El pasado 28 de abril, sin aviso previo, gran parte de España y Portugal quedaron sumidos en una oscuridad total.
Semáforos inmóviles, trenes detenidos y ascensores parados comprobaron que basta un fallo en una línea de alta tensión para que ciudades enteras se paralicen. Aquella jornada histórica obligó a mirar de frente la fragilidad de una red eléctrica que damos por inquebrantable.
Yo volvía a Madrid tras una breve escala en otra ciudad y, aunque mi anécdota personal es secundaria, bastó para notar que sin luz cualquier trayecto se convierte en un desafío: estaciones a oscuras, máquinas que no responden y una imposibilidad para conseguir comida que hace que tengas hambre que se alarga hasta la noche.
Pero más allá del contratiempo particular, lo relevante es la reflexión colectiva que surge ante un apagón de esta envergadura.
Primero, constatamos nuestra absoluta dependencia de la electricidad.
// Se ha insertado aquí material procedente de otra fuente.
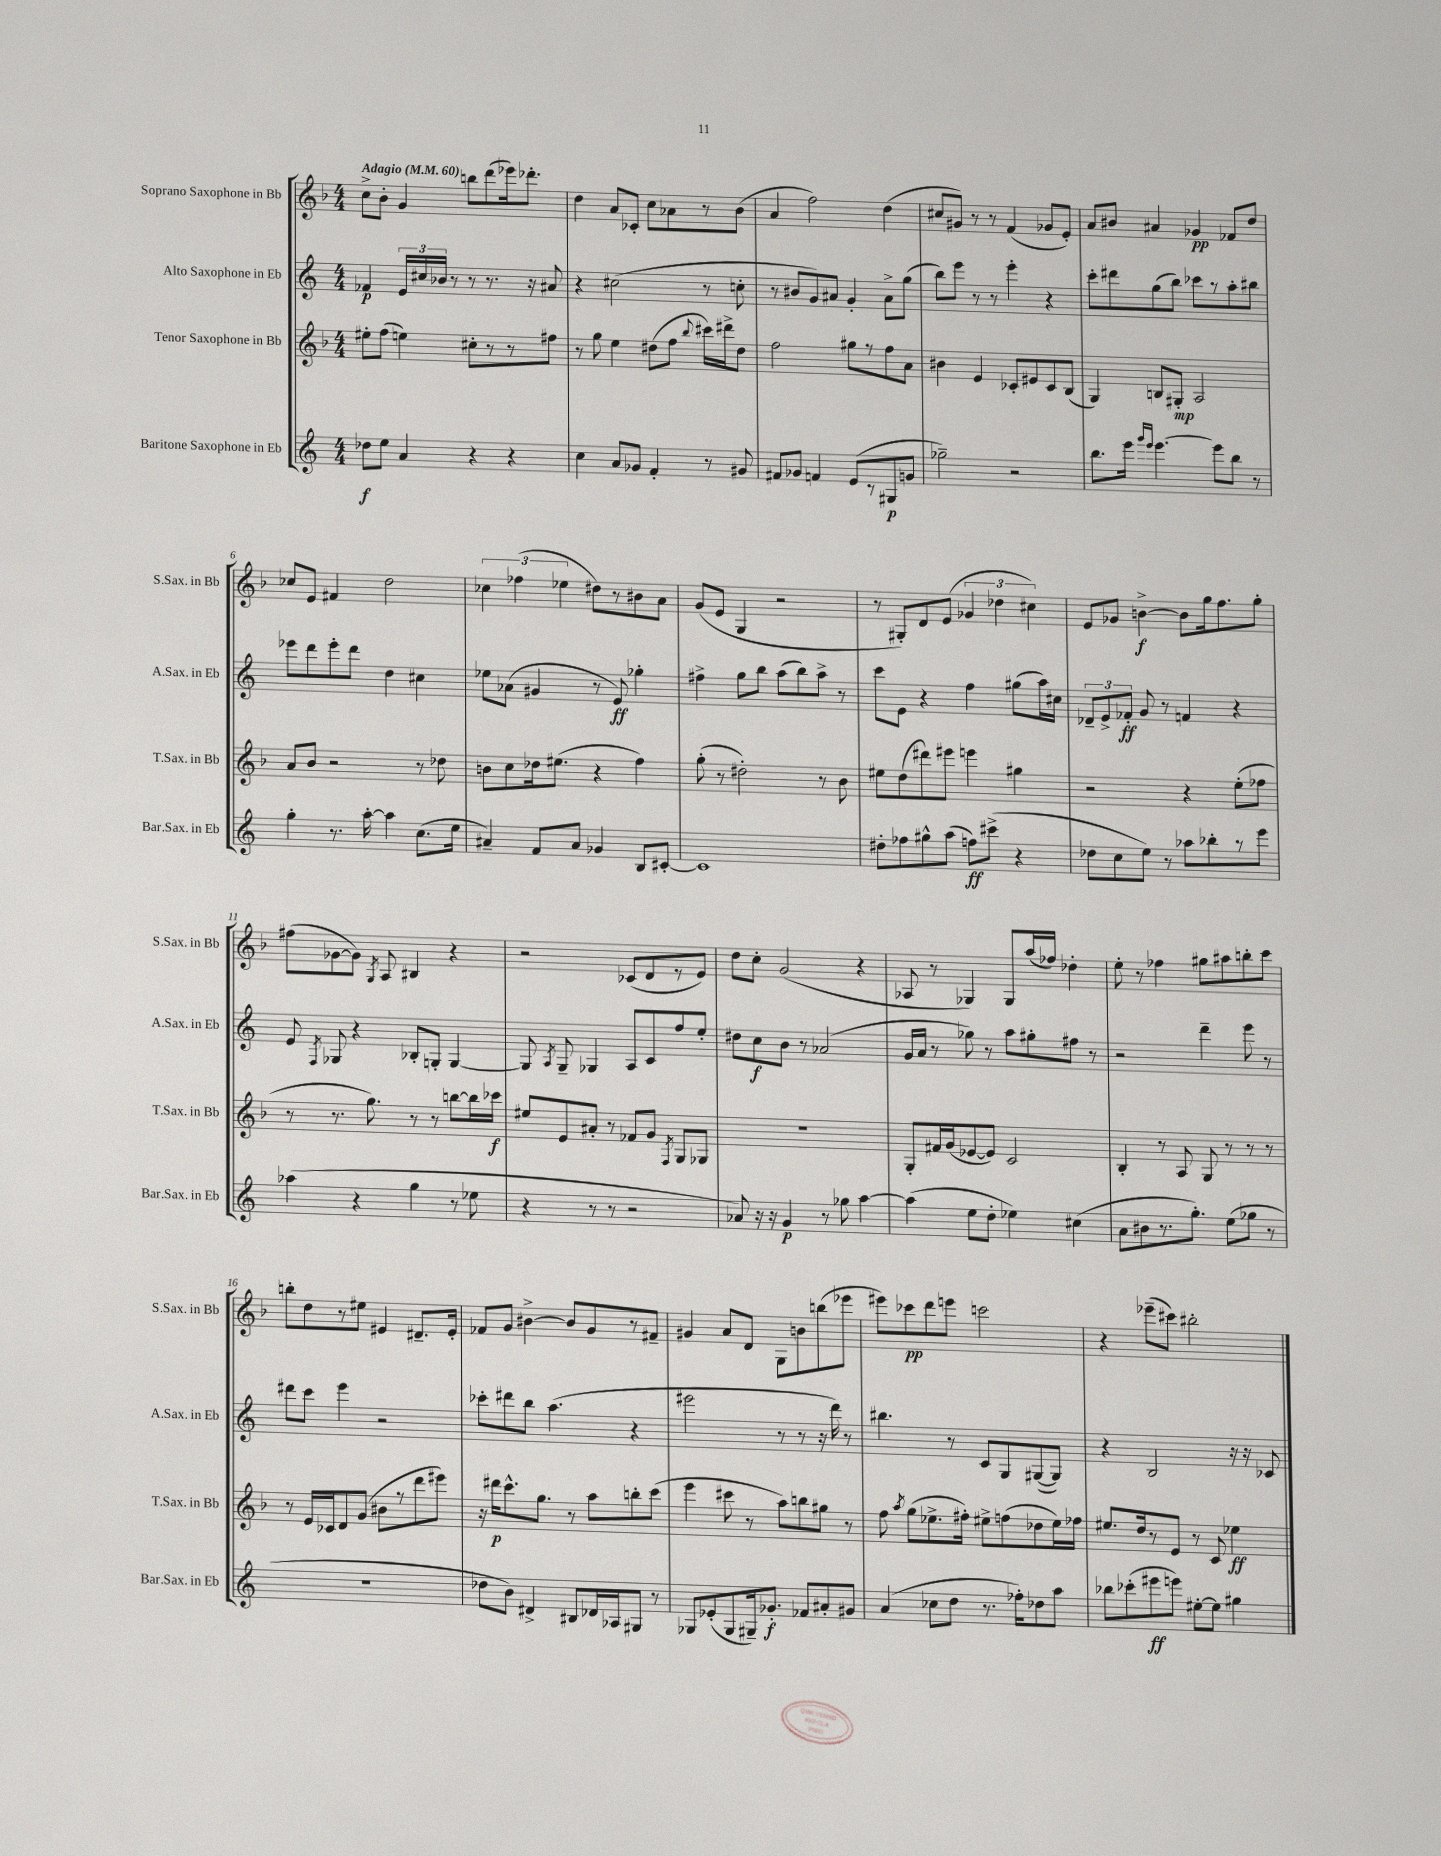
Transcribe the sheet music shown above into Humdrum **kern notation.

En España, un país de primer nivel, un corte en un cable bastó para hundir el tráfico, interrumpir el comercio y dejar incomunicados a miles. Imaginemos un quirófano detenido, un hospital sin respaldo suficiente o farmacias sin refrigeración: la luz no es un lujo, sino la base de cada servicio esencial.
Si un gran sistema desarrollado tambalea, merece preguntarse qué ocurriría en territorios en los que las redes son menos sólidas.
En segundo lugar, aquel apagón expuso la rigidez de quienes vivimos confiados en la tecnología. Sin apps, sin tarjetas ni datos, no hubo sistema de reparto ni aplicación que funcionara.
España, con toda su modernidad, apenas supo reaccionar y sufrió paralizaciones masivas.
Contrastemos esto con la capacidad de adaptación de la sociedad colombiana: allí, ante un corte recurrente, muchos habrían improvisado rutas de venta callejera, interrumpido semáforos con linternas y pactado pagos en efectivo. Colombia sabe reinventar sus mercados y negocios en cualquier crisis, pues la escasez despierta creatividad y solidaridad antes que la resignación.
Finalmente, cabe preguntarse si estamos preparados para un mix energético verdaderamente resiliente. Europa presume de parques eólicos y solares, pero esas fuentes dependen de condiciones variables. Si un apagón como el del 28 de abril se prolongara varios días y la mayoría de los vehículos fueran eléctricos sin puntos de recarga suficientes, el caos sería mayor.
En ese escenario, la energía nuclear (tan cuestionada) ofrece generación ininterrumpida y sin emisiones. ¿No vale la pena considerar un equilibrio que combine renovables, almacenamiento masivo y reactores de nueva generación?
Este corte masivo en la península Ibérica no busca señalar culpables, sino invitar a una reflexión social profunda. Si un país desarrollado tropieza con un apagón histórico, en Colombia y Manizales urge preguntarse cómo responderíamos frente a un apagón nacional prolongado.
¿Contamos con protocolos de emergencia en hospitales, sistemas de transporte alternativo y esquemas de comunicación? Si incluso en un país con redes de primer nivel todo se paraliza, ¿qué nos espera en uno con más cuellos de botella?
Que este apagón no quede en anécdota si no que nos abra los ojos para estar discutiendo lo que realmente importa.